EXERCISE DIRECTIONS - Write out each line of the records that has "back" in it.

*** Opening of DATA SUPPLIED ***

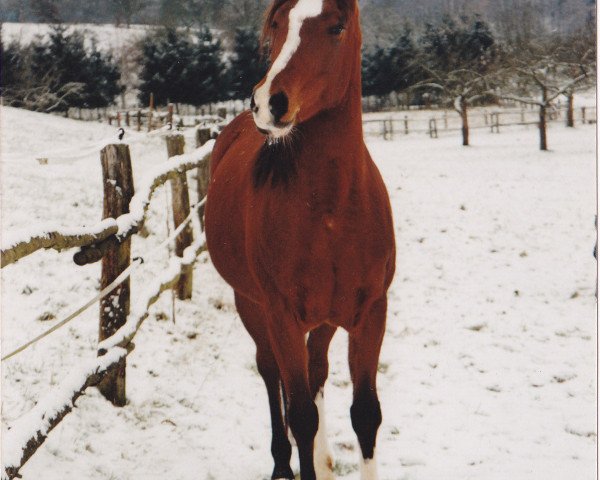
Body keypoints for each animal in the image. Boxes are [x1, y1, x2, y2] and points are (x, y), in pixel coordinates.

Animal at [204, 1, 396, 478]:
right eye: (277, 23)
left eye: (337, 27)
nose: (269, 102)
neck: (330, 212)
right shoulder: (282, 317)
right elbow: (301, 415)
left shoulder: (371, 313)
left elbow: (366, 413)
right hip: (252, 306)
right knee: (272, 374)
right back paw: (281, 462)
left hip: (325, 318)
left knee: (316, 369)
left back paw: (324, 460)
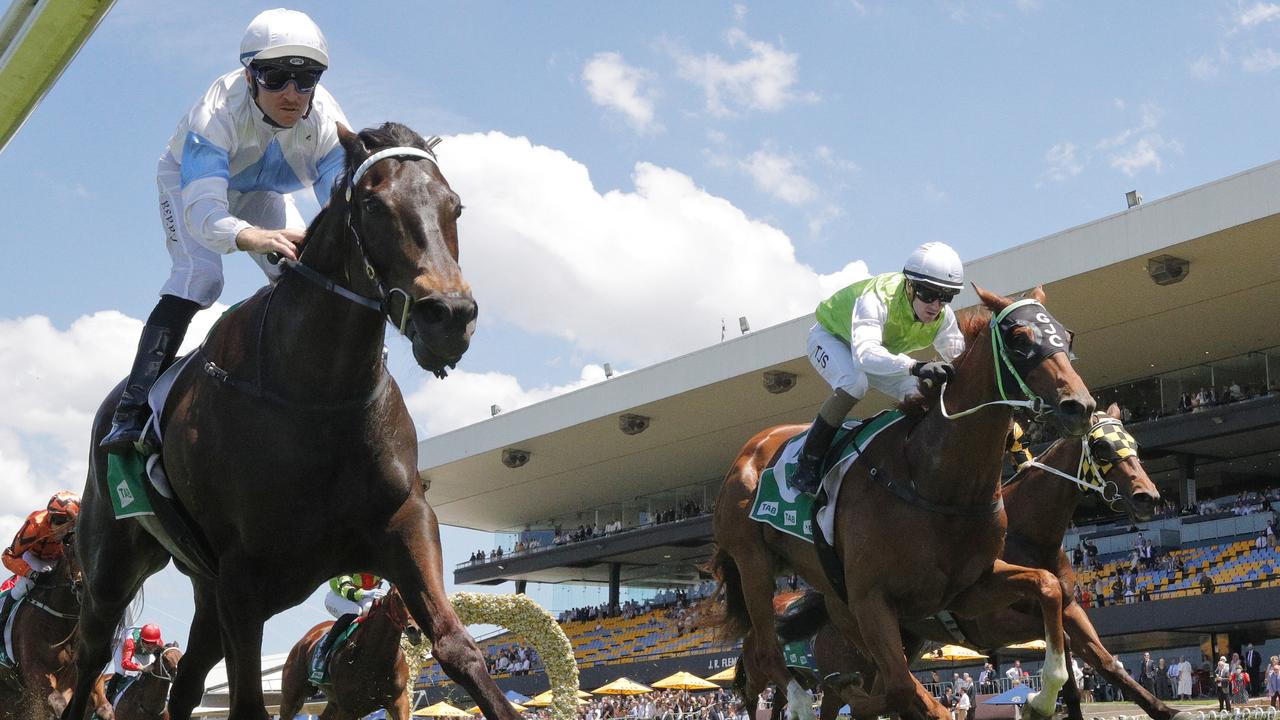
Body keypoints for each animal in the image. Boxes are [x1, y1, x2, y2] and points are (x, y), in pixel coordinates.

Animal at [277, 584, 422, 717]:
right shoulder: (348, 709)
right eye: (397, 597)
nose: (415, 630)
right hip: (291, 697)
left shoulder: (399, 702)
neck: (374, 657)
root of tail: (305, 639)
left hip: (332, 702)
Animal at [706, 284, 1095, 717]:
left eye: (1066, 336)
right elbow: (902, 688)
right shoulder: (872, 598)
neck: (934, 481)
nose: (1079, 406)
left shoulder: (968, 591)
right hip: (753, 562)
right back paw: (802, 699)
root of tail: (750, 449)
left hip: (837, 602)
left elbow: (1048, 586)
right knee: (769, 652)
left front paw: (1042, 696)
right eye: (1020, 338)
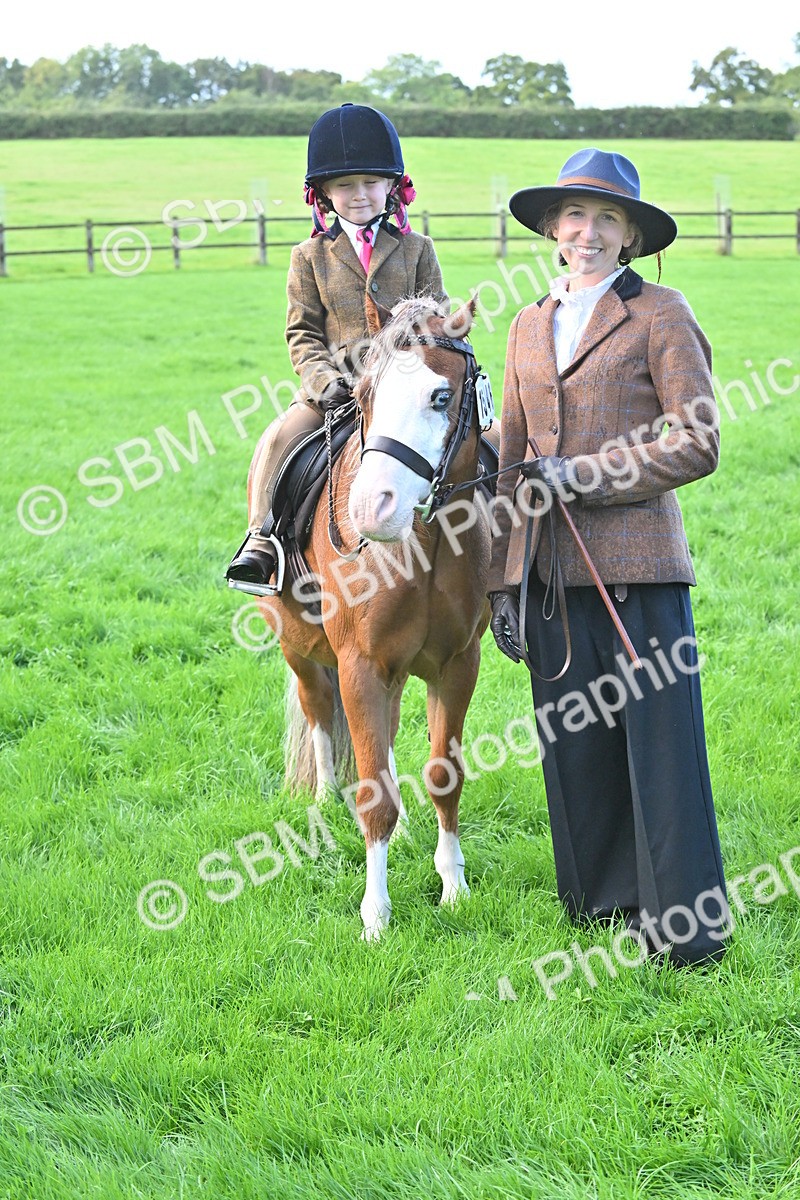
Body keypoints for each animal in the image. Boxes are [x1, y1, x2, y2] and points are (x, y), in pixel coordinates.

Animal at [257, 295, 492, 940]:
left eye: (441, 396)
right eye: (362, 396)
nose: (369, 510)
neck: (425, 544)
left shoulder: (455, 665)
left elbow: (443, 775)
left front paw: (453, 886)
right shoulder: (358, 665)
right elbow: (371, 798)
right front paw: (376, 916)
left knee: (382, 740)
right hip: (300, 651)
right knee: (319, 717)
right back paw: (322, 807)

*** Close of DATA SUPPLIED ***

FINISHED EXERCISE -
right back paw: (281, 462)
left back paw: (324, 460)
right back paw: (802, 699)
right back paw: (322, 807)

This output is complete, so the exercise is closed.